Activity:
The whole listing needs retyping exactly; keep the pictures out of it.

Recorded information:
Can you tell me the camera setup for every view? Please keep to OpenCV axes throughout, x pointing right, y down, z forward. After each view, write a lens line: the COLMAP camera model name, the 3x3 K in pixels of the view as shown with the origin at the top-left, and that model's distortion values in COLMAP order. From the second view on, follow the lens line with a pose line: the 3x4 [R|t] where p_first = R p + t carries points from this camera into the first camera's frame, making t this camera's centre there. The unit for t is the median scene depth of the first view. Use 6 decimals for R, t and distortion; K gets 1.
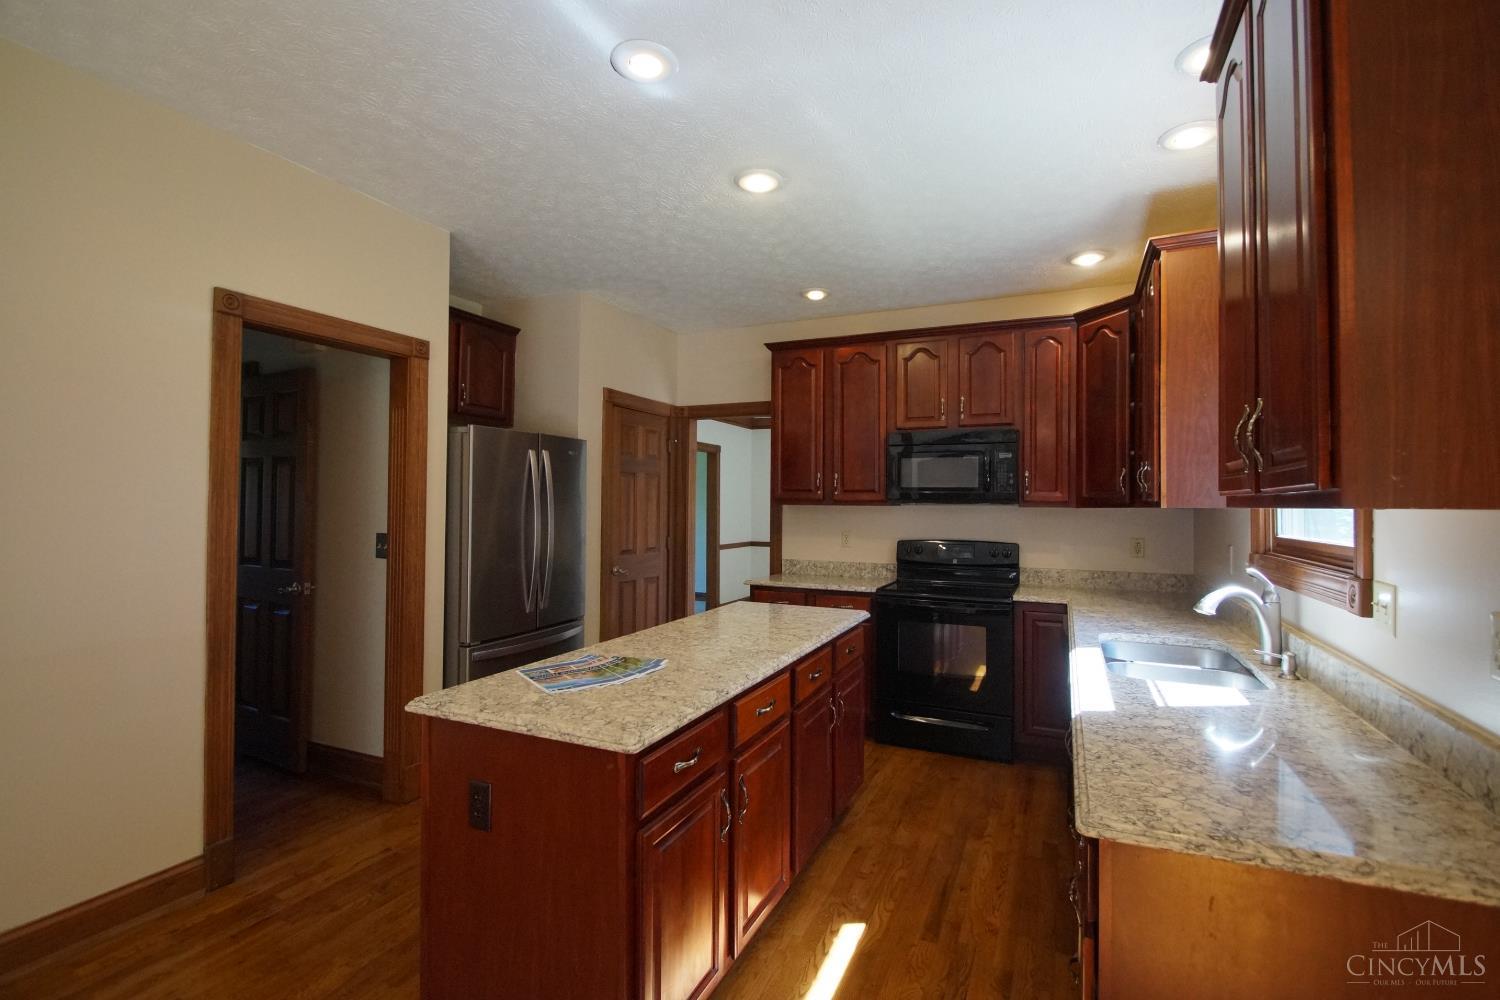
lens RADIAL K [[678.5, 0, 758.2], [0, 678.5, 493.0], [0, 0, 1]] dist [-0.001430, -0.001972]
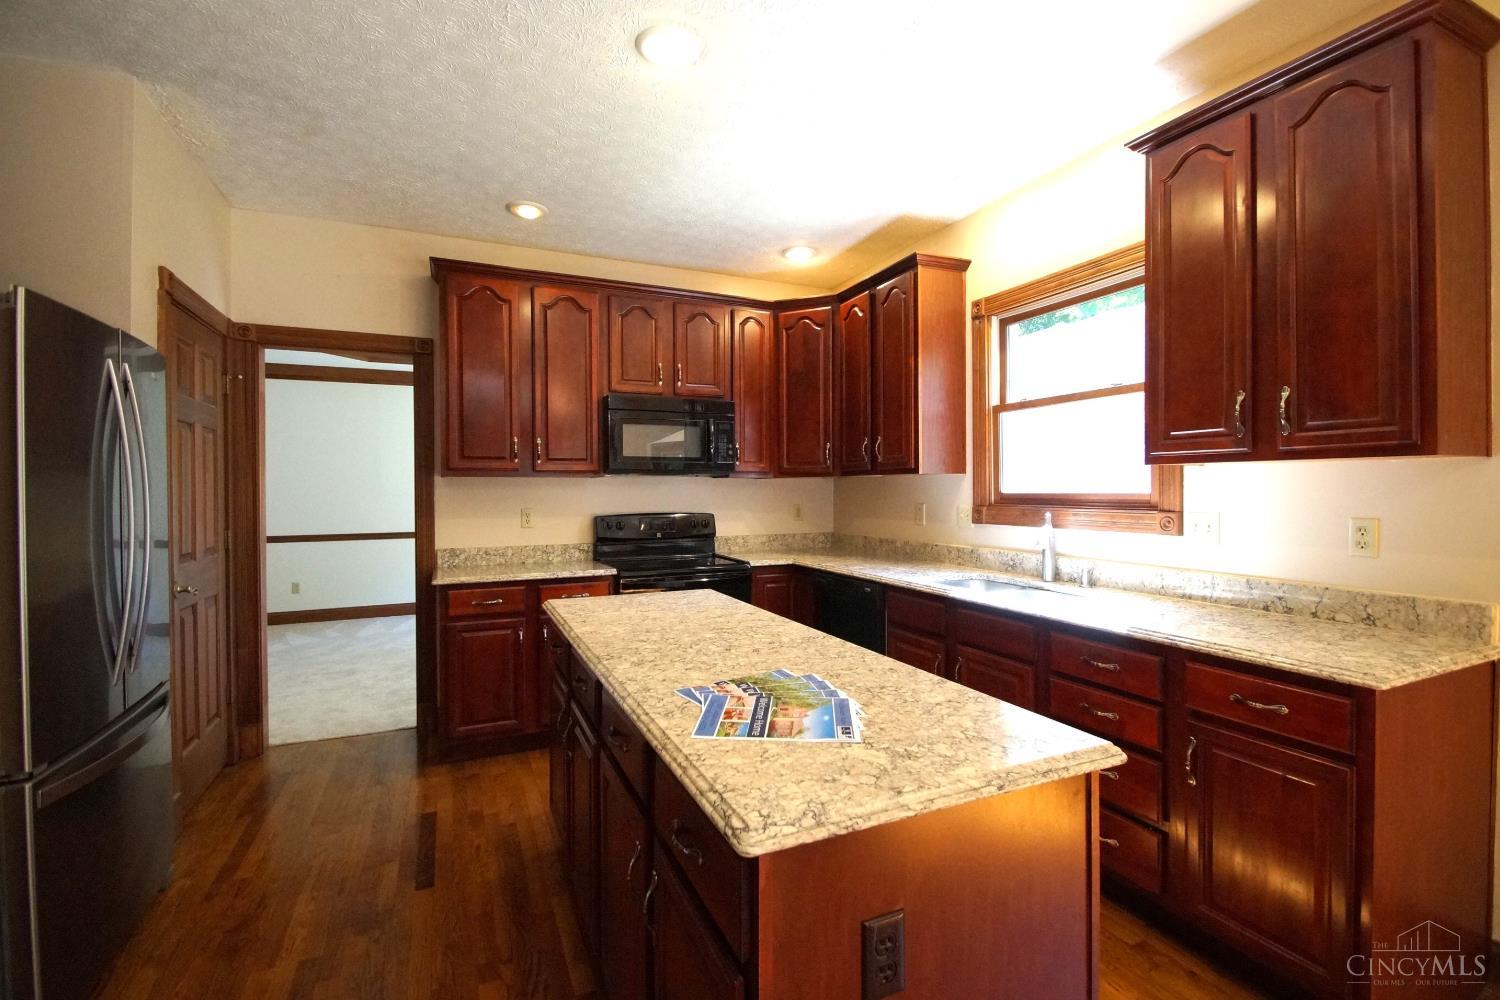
lens RADIAL K [[678.5, 0, 757.5], [0, 678.5, 497.1], [0, 0, 1]] dist [-0.001430, -0.001972]
pose [[0.653648, -0.020089, 0.756532, -0.359375], [-0.002987, 0.999571, 0.029123, 0.019197], [-0.756793, -0.021296, 0.653308, 0.277632]]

Exercise solution:
Can you tell me the camera setup for every view? Please keep to OpenCV axes throughout, x pointing right, y down, z forward. After each view, write a lens line: the COLMAP camera model name, the 3x3 K in pixels of the view as shown with the origin at the top-left, and that model's distortion values in COLMAP order. From the second view on, follow the lens line with a pose line: the 3x4 [R|t] where p_first = R p + t carries points from this camera into the first camera's frame, making t this camera's centre there. The unit for t is the median scene depth of the first view. Use 6 decimals for R, t and distortion; K gets 1.
lens RADIAL K [[678.5, 0, 758.2], [0, 678.5, 493.0], [0, 0, 1]] dist [-0.001430, -0.001972]
lens RADIAL K [[678.5, 0, 757.5], [0, 678.5, 497.1], [0, 0, 1]] dist [-0.001430, -0.001972]
pose [[0.653648, -0.020089, 0.756532, -0.359375], [-0.002987, 0.999571, 0.029123, 0.019197], [-0.756793, -0.021296, 0.653308, 0.277632]]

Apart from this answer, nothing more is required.